═══ DATA IN THIS EXERCISE

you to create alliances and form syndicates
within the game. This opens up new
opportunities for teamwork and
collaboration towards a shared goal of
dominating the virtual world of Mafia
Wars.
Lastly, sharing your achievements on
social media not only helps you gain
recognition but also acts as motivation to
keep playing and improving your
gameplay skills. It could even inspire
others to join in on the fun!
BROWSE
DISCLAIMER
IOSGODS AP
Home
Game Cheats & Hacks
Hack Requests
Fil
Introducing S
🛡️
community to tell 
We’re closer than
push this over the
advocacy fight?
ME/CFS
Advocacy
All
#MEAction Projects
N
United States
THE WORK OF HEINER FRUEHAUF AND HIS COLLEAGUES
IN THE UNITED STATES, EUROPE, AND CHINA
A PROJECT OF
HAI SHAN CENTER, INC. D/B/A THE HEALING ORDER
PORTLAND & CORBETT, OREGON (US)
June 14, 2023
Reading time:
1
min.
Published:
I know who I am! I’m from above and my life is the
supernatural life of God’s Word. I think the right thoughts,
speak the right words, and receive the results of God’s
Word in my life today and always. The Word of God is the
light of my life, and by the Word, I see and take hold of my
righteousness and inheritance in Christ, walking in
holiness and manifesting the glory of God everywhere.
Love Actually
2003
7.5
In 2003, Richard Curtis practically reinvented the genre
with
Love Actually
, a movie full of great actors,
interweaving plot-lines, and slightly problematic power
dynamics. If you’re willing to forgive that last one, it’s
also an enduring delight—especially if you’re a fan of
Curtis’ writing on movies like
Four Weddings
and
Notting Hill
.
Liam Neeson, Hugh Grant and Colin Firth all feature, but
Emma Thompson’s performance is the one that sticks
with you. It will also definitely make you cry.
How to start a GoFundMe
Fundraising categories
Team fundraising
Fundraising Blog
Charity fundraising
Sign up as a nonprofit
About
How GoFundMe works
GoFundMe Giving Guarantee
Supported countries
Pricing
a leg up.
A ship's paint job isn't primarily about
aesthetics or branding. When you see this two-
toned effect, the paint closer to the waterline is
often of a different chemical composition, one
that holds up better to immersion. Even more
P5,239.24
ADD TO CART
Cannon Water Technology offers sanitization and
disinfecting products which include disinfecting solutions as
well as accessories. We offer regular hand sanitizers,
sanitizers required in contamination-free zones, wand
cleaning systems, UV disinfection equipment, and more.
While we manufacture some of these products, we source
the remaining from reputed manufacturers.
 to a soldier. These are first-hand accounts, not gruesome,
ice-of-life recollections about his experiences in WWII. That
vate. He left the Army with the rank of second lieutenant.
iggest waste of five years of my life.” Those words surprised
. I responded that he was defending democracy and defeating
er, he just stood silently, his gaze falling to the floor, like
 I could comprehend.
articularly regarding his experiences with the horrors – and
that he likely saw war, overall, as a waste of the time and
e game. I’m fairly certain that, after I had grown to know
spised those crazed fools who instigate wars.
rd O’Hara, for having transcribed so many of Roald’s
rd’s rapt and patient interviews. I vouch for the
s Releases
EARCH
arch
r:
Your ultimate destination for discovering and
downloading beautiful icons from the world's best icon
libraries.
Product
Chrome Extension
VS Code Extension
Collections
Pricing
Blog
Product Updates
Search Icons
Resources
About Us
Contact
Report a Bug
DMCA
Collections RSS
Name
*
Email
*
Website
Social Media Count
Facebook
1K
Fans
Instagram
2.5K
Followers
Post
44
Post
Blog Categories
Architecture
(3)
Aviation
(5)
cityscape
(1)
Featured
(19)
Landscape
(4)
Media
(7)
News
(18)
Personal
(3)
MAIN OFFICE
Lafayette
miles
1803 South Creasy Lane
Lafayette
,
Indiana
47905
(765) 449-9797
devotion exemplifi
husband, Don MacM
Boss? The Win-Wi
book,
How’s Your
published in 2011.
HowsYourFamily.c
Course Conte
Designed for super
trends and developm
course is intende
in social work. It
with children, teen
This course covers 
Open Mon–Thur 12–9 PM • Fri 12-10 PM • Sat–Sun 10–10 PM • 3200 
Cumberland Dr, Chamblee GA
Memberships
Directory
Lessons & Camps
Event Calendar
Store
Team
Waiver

══════

-- WHAT IS REQUIRED --
Give every line of the records above as a JSON list of strings, one string per line, leaving out blank lines.

-- SOLUTION TO THIS TASK --
[
  "you to create alliances and form syndicates",
  "within the game. This opens up new",
  "opportunities for teamwork and",
  "collaboration towards a shared goal of",
  "dominating the virtual world of Mafia",
  "Wars.",
  "Lastly, sharing your achievements on",
  "social media not only helps you gain",
  "recognition but also acts as motivation to",
  "keep playing and improving your",
  "gameplay skills. It could even inspire",
  "others to join in on the fun!",
  "BROWSE",
  "DISCLAIMER",
  "IOSGODS AP",
  "Home",
  "Game Cheats & Hacks",
  "Hack Requests",
  "Fil",
  "Introducing S",
  "🛡️",
  "community to tell ",
  "We’re closer than",
  "push this over the",
  "advocacy fight?",
  "ME/CFS",
  "Advocacy",
  "All",
  "#MEAction Projects",
  "N",
  "United States",
  "THE WORK OF HEINER FRUEHAUF AND HIS COLLEAGUES",
  "IN THE UNITED STATES, EUROPE, AND CHINA",
  "A PROJECT OF",
  "HAI SHAN CENTER, INC. D/B/A THE HEALING ORDER",
  "PORTLAND & CORBETT, OREGON (US)",
  "June 14, 2023",
  "Reading time:",
  "1",
  "min.",
  "Published:",
  "I know who I am! I’m from above and my life is the",
  "supernatural life of God’s Word. I think the right thoughts,",
  "speak the right words, and receive the results of God’s",
  "Word in my life today and always. The Word of God is the",
  "light of my life, and by the Word, I see and take hold of my",
  "righteousness and inheritance in Christ, walking in",
  "holiness and manifesting the glory of God everywhere.",
  "Love Actually",
  "2003",
  "7.5",
  "In 2003, Richard Curtis practically reinvented the genre",
  "with",
  "Love Actually",
  ", a movie full of great actors,",
  "interweaving plot-lines, and slightly problematic power",
  "dynamics. If you’re willing to forgive that last one, it’s",
  "also an enduring delight—especially if you’re a fan of",
  "Curtis’ writing on movies like",
  "Four Weddings",
  "and",
  "Notting Hill",
  ".",
  "Liam Neeson, Hugh Grant and Colin Firth all feature, but",
  "Emma Thompson’s performance is the one that sticks",
  "with you. It will also definitely make you cry.",
  "How to start a GoFundMe",
  "Fundraising categories",
  "Team fundraising",
  "Fundraising Blog",
  "Charity fundraising",
  "Sign up as a nonprofit",
  "About",
  "How GoFundMe works",
  "GoFundMe Giving Guarantee",
  "Supported countries",
  "Pricing",
  "a leg up.",
  "A ship's paint job isn't primarily about",
  "aesthetics or branding. When you see this two-",
  "toned effect, the paint closer to the waterline is",
  "often of a different chemical composition, one",
  "that holds up better to immersion. Even more",
  "P5,239.24",
  "ADD TO CART",
  "Cannon Water Technology offers sanitization and",
  "disinfecting products which include disinfecting solutions as",
  "well as accessories. We offer regular hand sanitizers,",
  "sanitizers required in contamination-free zones, wand",
  "cleaning systems, UV disinfection equipment, and more.",
  "While we manufacture some of these products, we source",
  "the remaining from reputed manufacturers.",
  " to a soldier. These are first-hand accounts, not gruesome,",
  "ice-of-life recollections about his experiences in WWII. That",
  "vate. He left the Army with the rank of second lieutenant.",
  "iggest waste of five years of my life.” Those words surprised",
  ". I responded that he was defending democracy and defeating",
  "er, he just stood silently, his gaze falling to the floor, like",
  " I could comprehend.",
  "articularly regarding his experiences with the horrors – and",
  "that he likely saw war, overall, as a waste of the time and",
  "e game. I’m fairly certain that, after I had grown to know",
  "spised those crazed fools who instigate wars.",
  "rd O’Hara, for having transcribed so many of Roald’s",
  "rd’s rapt and patient interviews. I vouch for the",
  "s Releases",
  "EARCH",
  "arch",
  "r:",
  "Your ultimate destination for discovering and",
  "downloading beautiful icons from the world's best icon",
  "libraries.",
  "Product",
  "Chrome Extension",
  "VS Code Extension",
  "Collections",
  "Pricing",
  "Blog",
  "Product Updates",
  "Search Icons",
  "Resources",
  "About Us",
  "Contact",
  "Report a Bug",
  "DMCA",
  "Collections RSS",
  "Name",
  "*",
  "Email",
  "*",
  "Website",
  "Social Media Count",
  "Facebook",
  "1K",
  "Fans",
  "Instagram",
  "2.5K",
  "Followers",
  "Post",
  "44",
  "Post",
  "Blog Categories",
  "Architecture",
  "(3)",
  "Aviation",
  "(5)",
  "cityscape",
  "(1)",
  "Featured",
  "(19)",
  "Landscape",
  "(4)",
  "Media",
  "(7)",
  "News",
  "(18)",
  "Personal",
  "(3)",
  "MAIN OFFICE",
  "Lafayette",
  "miles",
  "1803 South Creasy Lane",
  "Lafayette",
  ",",
  "Indiana",
  "47905",
  "(765) 449-9797",
  "devotion exemplifi",
  "husband, Don MacM",
  "Boss? The Win-Wi",
  "book,",
  "How’s Your",
  "published in 2011.",
  "HowsYourFamily.c",
  "Course Conte",
  "Designed for super",
  "trends and developm",
  "course is intende",
  "in social work. It",
  "with children, teen",
  "This course covers ",
  "Open Mon–Thur 12–9 PM • Fri 12-10 PM • Sat–Sun 10–10 PM • 3200 ",
  "Cumberland Dr, Chamblee GA",
  "Memberships",
  "Directory",
  "Lessons & Camps",
  "Event Calendar",
  "Store",
  "Team",
  "Waiver"
]